Bacaan: Lukas 12: 49-56
Padamu negeri kami berjanji
Padamu negeri kami berbakti
Padamu negeri kami mengabdi
Bagimu negeri jiwa raga kami
Dirgahayu Republik Indonesia. Semangat kemerdekaan bergelora menyambut perayaan 17 Agustus 2025. Momen ini menjadi sangat istimewa karena kita sedang merayakan Hari Ulang Tahun ke-80 Republik Indonsia. Perayaan ini menandai delapan dekade perjalanan bangsa sejak Proklamasi Kemerdekaan pada tanggal 17 Agustus 1945. Sebagai Gereja Kristen Indonesia “Emaus”, kita pun membersamakan diri dalam semarak peringatan kemerdekaan melalui aneka lomba, dekorasi dan ibadah syukur HUT ke-80 RI.

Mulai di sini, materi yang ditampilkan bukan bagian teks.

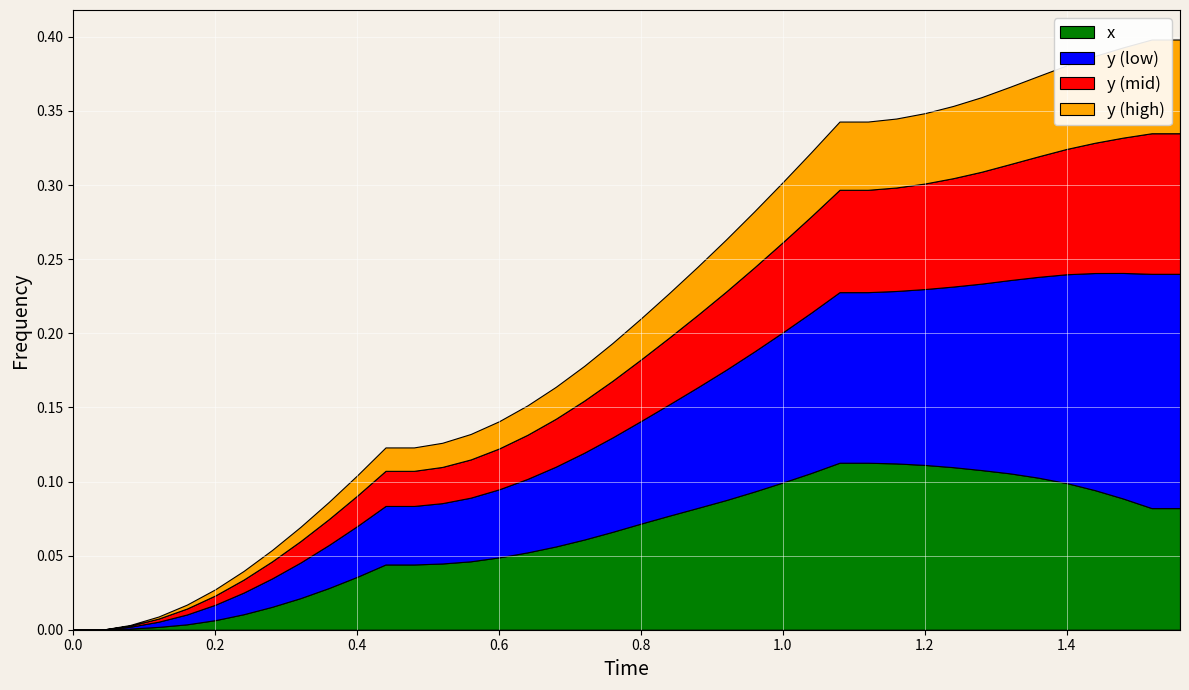

True or false: x and y cross at least once.

False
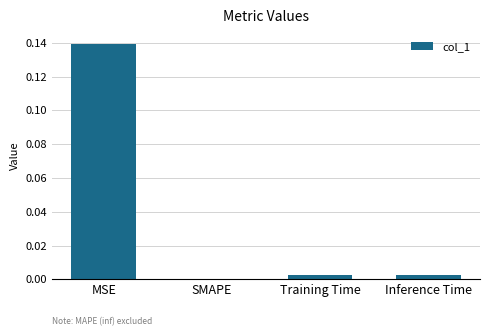

Are the bars horizontal?

No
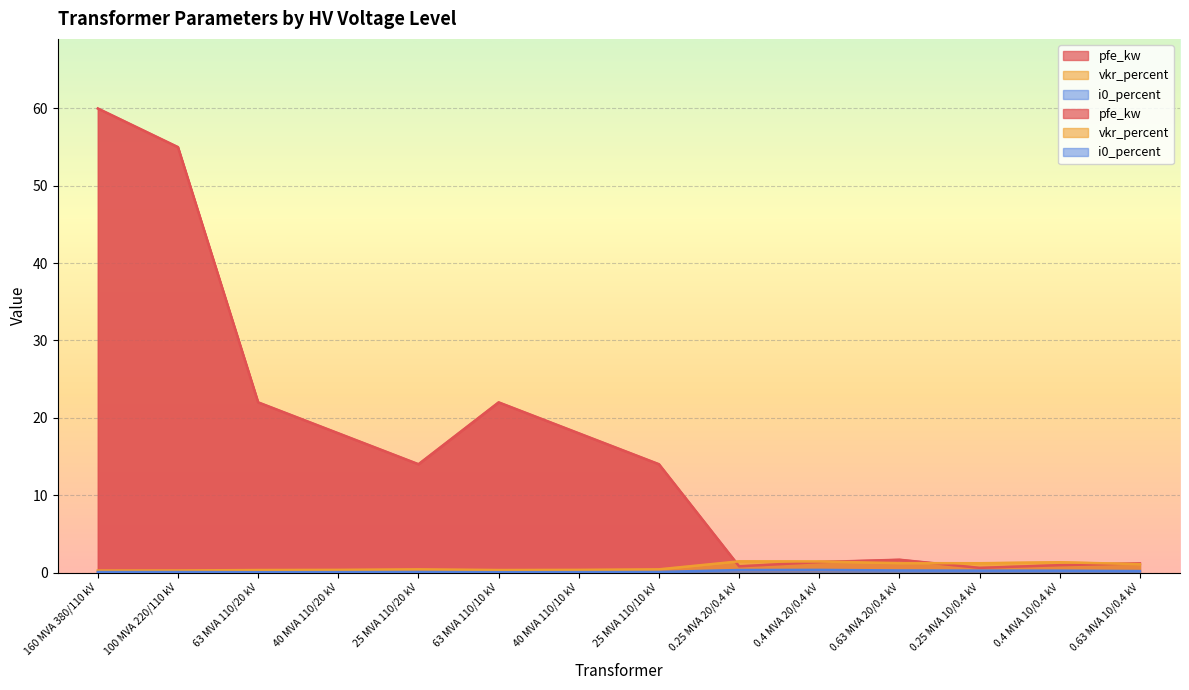

At 0.63 MVA 20/0.4 kV, list the series in order from largest to smallest.

pfe_kw, vkr_percent, i0_percent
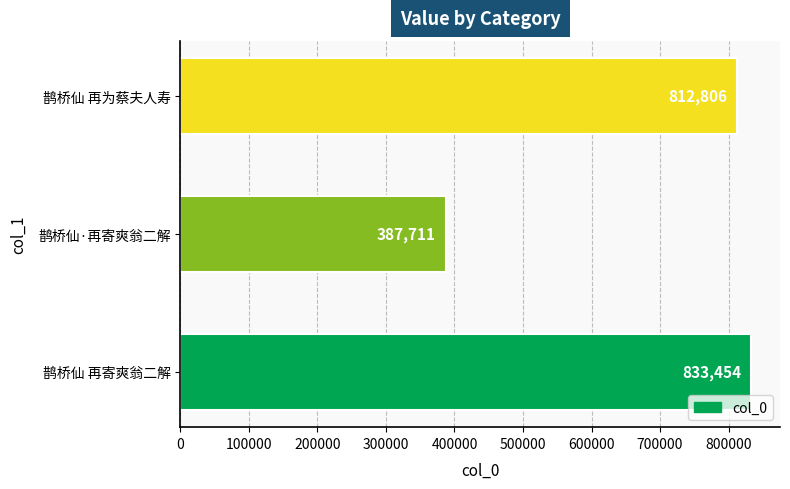

What is the sum of the values at 鹊桥仙 再寄爽翁二解 and 鹊桥仙·再寄爽翁二解?

1221165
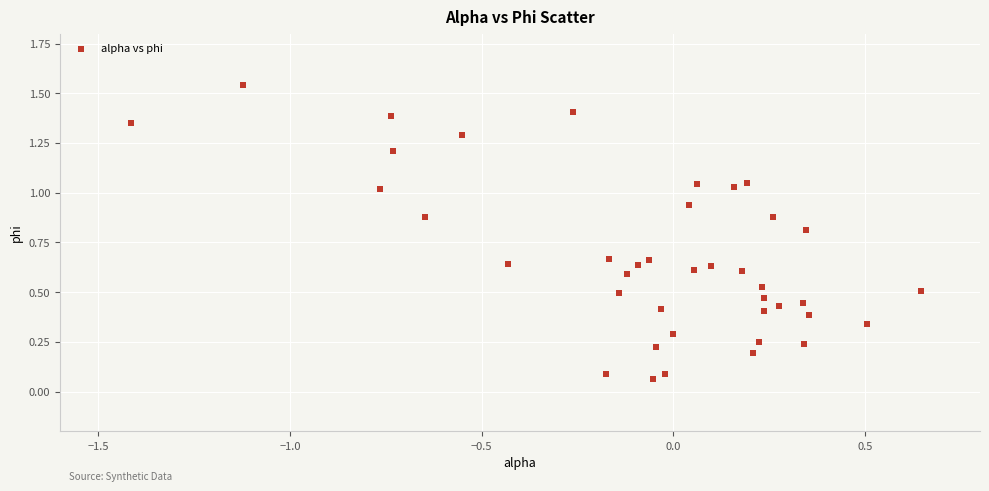

What is the range of X values (max minus min)?

2.1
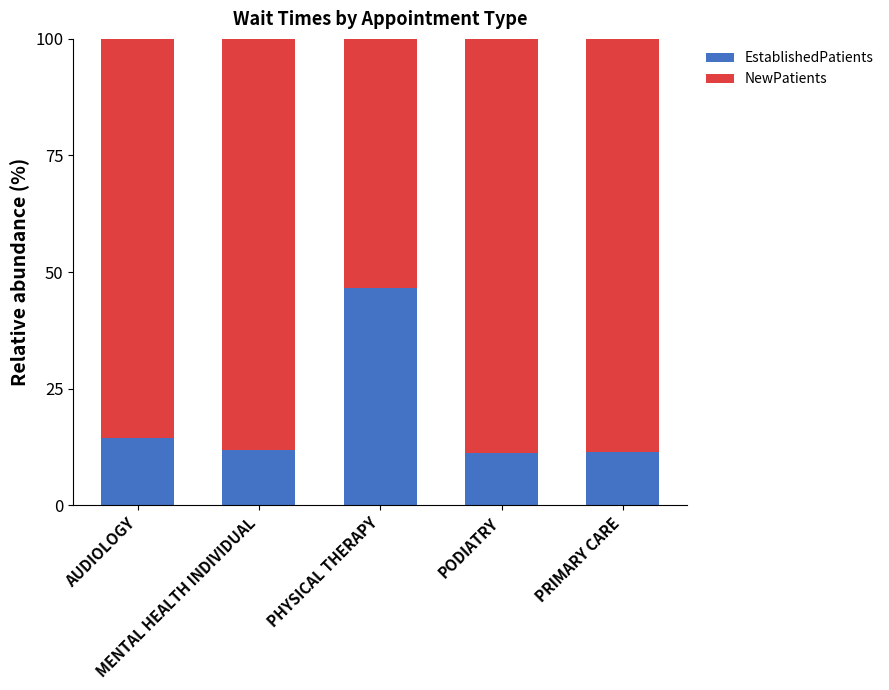

Does the chart contain any negative values?

No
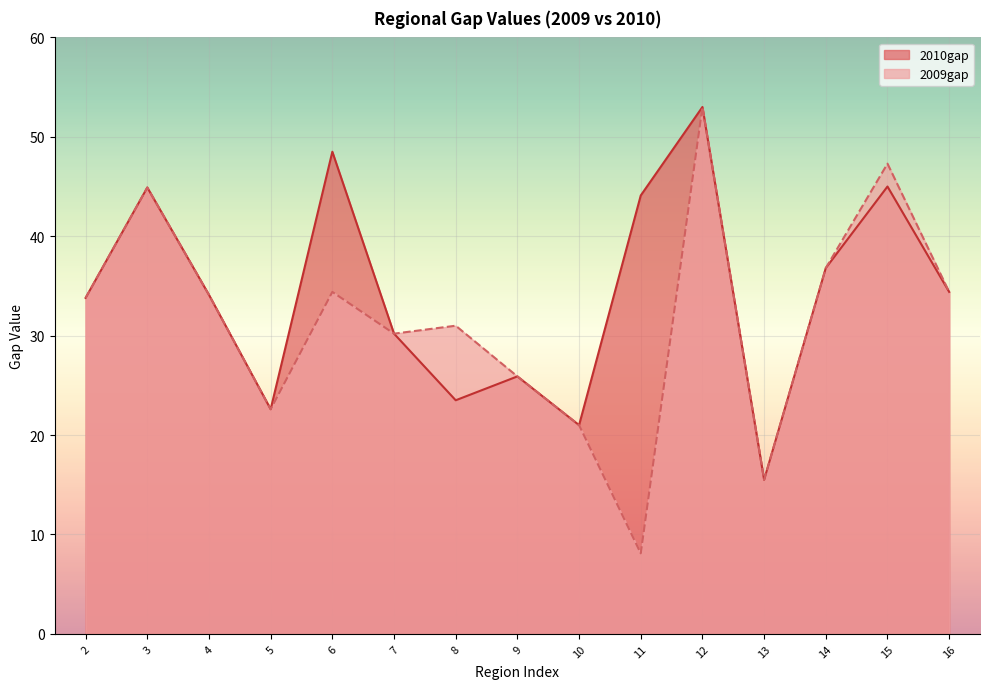

What are all the series names shown in the legend?

2010gap, 2009gap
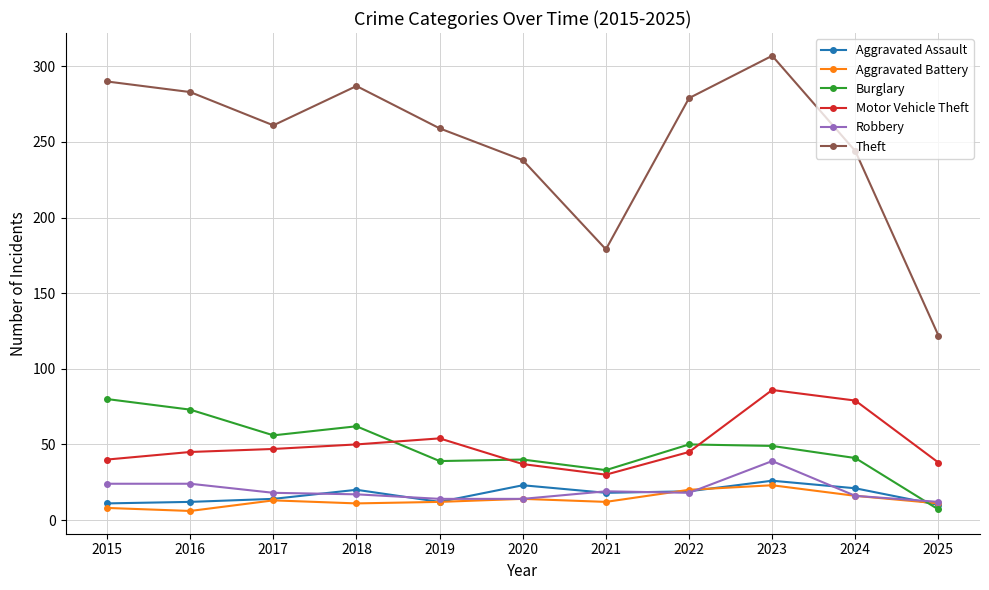

How many data points in Aggravated Assault are less than 18?

5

Tentu saja, keterlibatan kita tidak boleh berhenti pada semarak lomba, kemeriahan dekorasi dan ibadah syukur. Pertanyaan penting dalam konteks menghayati kemerdekaan Indonesia, sebagaimana bacaan Alkitab pada hari ini berkenaan dengan ibadah yang berwujud dalam kehadiran dan peran kita yang memberkati kehidupan. T.B Simatupang mengatakan, “kehadiran kita ikut menentukan tetapi juga ditentukan oleh kehadiran kelompok-kelompok yang lain yang ada di tengah masyarakat. Kelompok-kelompok yang dimaksud secara berurutan adalah rakyat banayak (masyarakat), umat Islam dan birokrasi kekuasaan”. Jika kehadiran kita saling menentukan, relasi dengan yang lain menjadi penting. Pertanyaan selanjutnya adalah bagaimana relasi kita dengan yang lain?
Kita mengakui bahwa kehadiran gereja sering masih terpusat pada diri sendiri. Padahal, Tuhan menghadirkan kita untuk berperan bagi kehidupan. GKI, bersama dengan gereja-gereja lain, kelompok-kelompok masyarakat dan pemerintah, berperan serta dalam pembangunan nasional...Dukungan, keterlibatan dan partisipasi tersebut harus diwujudkan dengan sikap terbuka, positif, kritis, kreatif, realistis, dinamis dan berpengharapan” (Penjelasan Mukadimah Tata Gereja GKI alinea 12.3).
Dalam kesadaran atas panggilan ini, maka kehadiran dan peran GKI sebagaimana misi kehadiran Yesus di tengah kehidupan perlu disegarkan kembali. Di tengah maraknya kepalsuan atas keberadaan orang-orang munafik, ada dua titik refleksi yang perlu kita lakukan dalam menilai kehadiran orang Kristen dan gereja. Pertama, terkait dengan momentum. Kesadaran bahwa ada momentum yang belum tentu berulang yang Tuhan berikan bagi orang Kristen dan gereja sebagai kesempatan untuk berkarya di tengah dunia. Pada bagian ini, kemendesakan yang diserukan Injil Lukas memiliki relevansinya. Apakah kita sadar sebagai orang Kristen dan gereja untuk memanfaatkan momentum yang Tuhan sediakan untuk hadir dan berkarya? Kedua, terkait dengan pemberitaan. Berapa banyak pemberitaan gereja dilakukan dengan kesadaran untuk menumbuhkan semangat menghadirkan Injil Kerajaan Allah bagi umat, gereja dan masyarakat? Perlulah kita bertanya dengan jujur apakah pemberitaan yang selama ini dilakukan gereja hanya dilakukan untuk memuaskan telinga (bdk. Tim.4:3)? Sering kali banyak pemberitaan dilakukan gereja hanya untuk keamanan, kenyamanan dan kebesaran diri. Itulah sebabnya hal-hal yang menyenangkan telinga kerap menjadi pemberitaan gereja. Dalam sejarah umat tercatat nama Hananya yang melakukan pemberitaan seperti ini. Pemberitaan seperti ini dapat dikategorikan sejajar dengan pemberitaan nabi palsu sebagaimana yang dilawan oleh nabi Yeremia. Kita tidak boleh mengulang hal ini.
Di sini, kita perlu belajar dari kehadiran tokoh-tokoh Alkitab yang memberikan teladan kehadiran dan peran yang memberi makna dan manfaat bagi kehidupan. Itu berarti kehadiran orang Kristen dan gereja harus menjadi komunitas eksemplaris (komunitas yang menjadi contoh) bagi masyarakat. Orang Kristen dan gereja memberi teladan perjuangan hidup, bakti dan pengabdian yang memberkati negri Indonesia. Merdeka! Amin.